EXTRACTED INFORMATION >>

▼

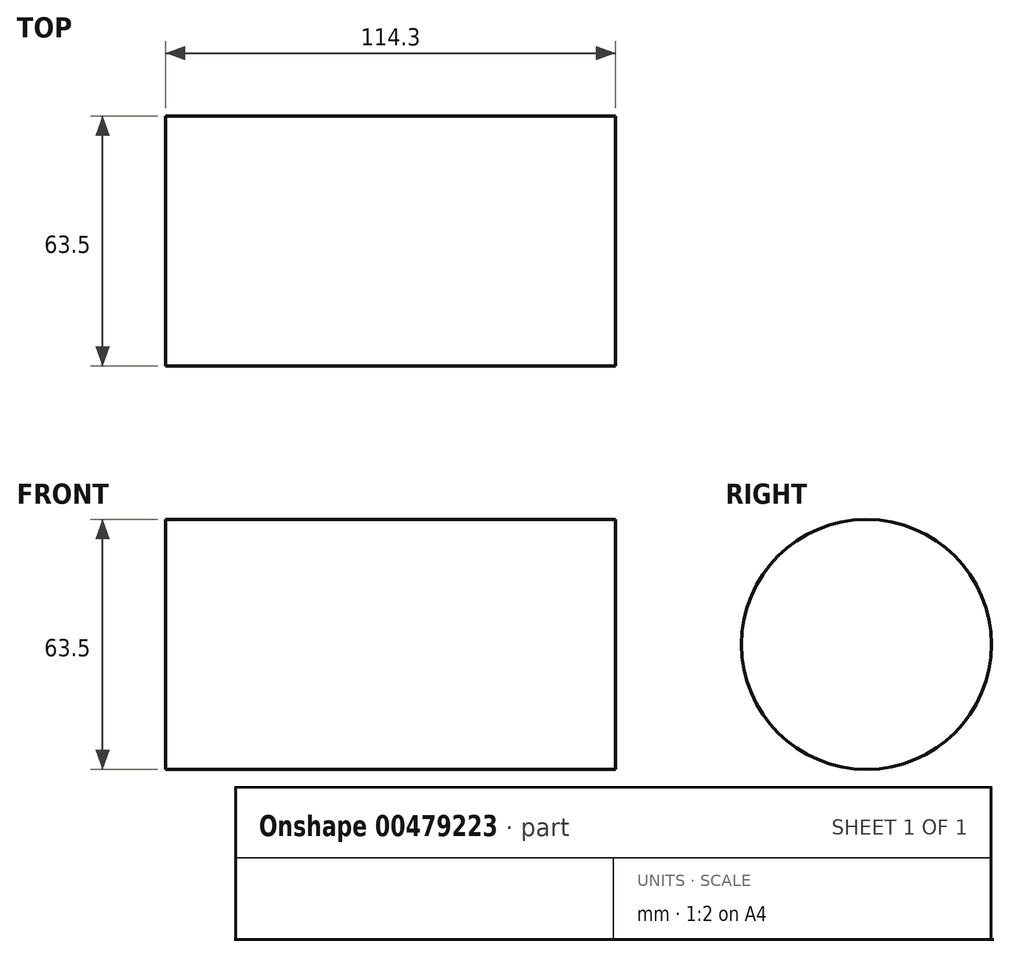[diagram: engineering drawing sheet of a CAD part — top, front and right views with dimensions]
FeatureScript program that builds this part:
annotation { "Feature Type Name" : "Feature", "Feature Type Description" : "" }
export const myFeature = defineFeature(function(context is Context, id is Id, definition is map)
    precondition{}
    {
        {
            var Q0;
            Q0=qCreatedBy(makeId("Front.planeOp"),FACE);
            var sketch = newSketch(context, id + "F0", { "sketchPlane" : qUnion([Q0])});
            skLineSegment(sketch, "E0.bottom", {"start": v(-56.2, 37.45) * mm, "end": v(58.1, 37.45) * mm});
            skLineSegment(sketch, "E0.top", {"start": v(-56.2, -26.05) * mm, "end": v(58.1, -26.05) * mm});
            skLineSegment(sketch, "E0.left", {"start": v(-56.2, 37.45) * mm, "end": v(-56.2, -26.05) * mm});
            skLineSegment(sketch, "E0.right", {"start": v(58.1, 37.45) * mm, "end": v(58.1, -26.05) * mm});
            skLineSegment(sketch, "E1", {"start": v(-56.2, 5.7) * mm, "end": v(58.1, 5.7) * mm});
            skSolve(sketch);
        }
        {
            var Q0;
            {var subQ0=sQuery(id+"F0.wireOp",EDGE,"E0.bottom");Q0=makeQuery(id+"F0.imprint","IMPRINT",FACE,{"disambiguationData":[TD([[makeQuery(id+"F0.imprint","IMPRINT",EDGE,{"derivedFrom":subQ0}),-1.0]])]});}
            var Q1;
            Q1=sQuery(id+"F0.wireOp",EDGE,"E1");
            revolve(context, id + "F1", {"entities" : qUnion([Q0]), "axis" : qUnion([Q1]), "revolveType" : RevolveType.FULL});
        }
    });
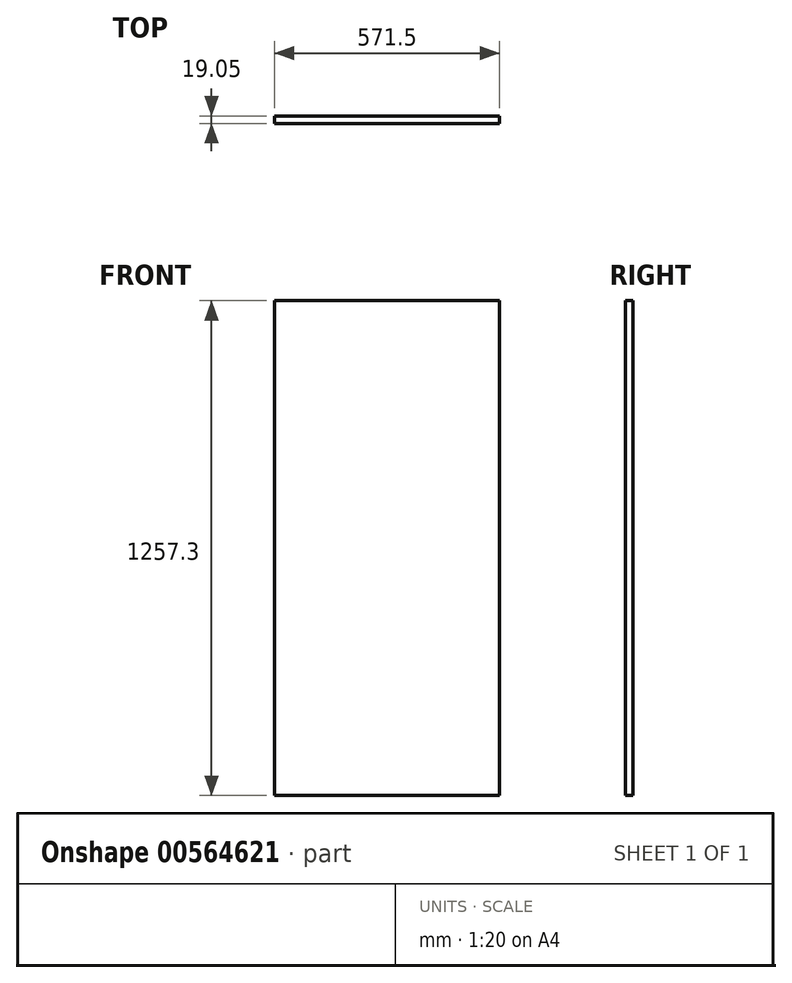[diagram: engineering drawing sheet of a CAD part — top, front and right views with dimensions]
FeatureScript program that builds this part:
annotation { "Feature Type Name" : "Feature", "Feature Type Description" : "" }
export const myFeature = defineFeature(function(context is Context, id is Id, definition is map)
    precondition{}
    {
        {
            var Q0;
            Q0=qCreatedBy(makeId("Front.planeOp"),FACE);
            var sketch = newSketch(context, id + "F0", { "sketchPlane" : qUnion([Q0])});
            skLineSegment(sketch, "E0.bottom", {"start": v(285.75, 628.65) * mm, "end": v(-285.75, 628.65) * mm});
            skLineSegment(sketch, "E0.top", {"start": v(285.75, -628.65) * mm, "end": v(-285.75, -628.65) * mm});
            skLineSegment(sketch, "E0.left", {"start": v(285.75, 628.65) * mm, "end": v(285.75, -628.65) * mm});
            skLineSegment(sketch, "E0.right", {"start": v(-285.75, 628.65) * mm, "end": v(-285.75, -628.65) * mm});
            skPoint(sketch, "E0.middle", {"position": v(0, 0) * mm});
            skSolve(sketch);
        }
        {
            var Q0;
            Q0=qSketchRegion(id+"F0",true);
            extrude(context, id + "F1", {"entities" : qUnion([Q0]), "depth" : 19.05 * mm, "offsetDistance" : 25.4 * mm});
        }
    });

▲

YOUR TASK >> Identify every line in the records above that contains the string "sQuery", and copy each such line in full.

EXPECTED ANSWER >>
            {var subQ0=sQuery(id+"F0.wireOp",EDGE,"E0.bottom");Q0=makeQuery(id+"F0.imprint","IMPRINT",FACE,{"disambiguationData":[TD([[makeQuery(id+"F0.imprint","IMPRINT",EDGE,{"derivedFrom":subQ0}),-1.0]])]});}
            Q1=sQuery(id+"F0.wireOp",EDGE,"E1");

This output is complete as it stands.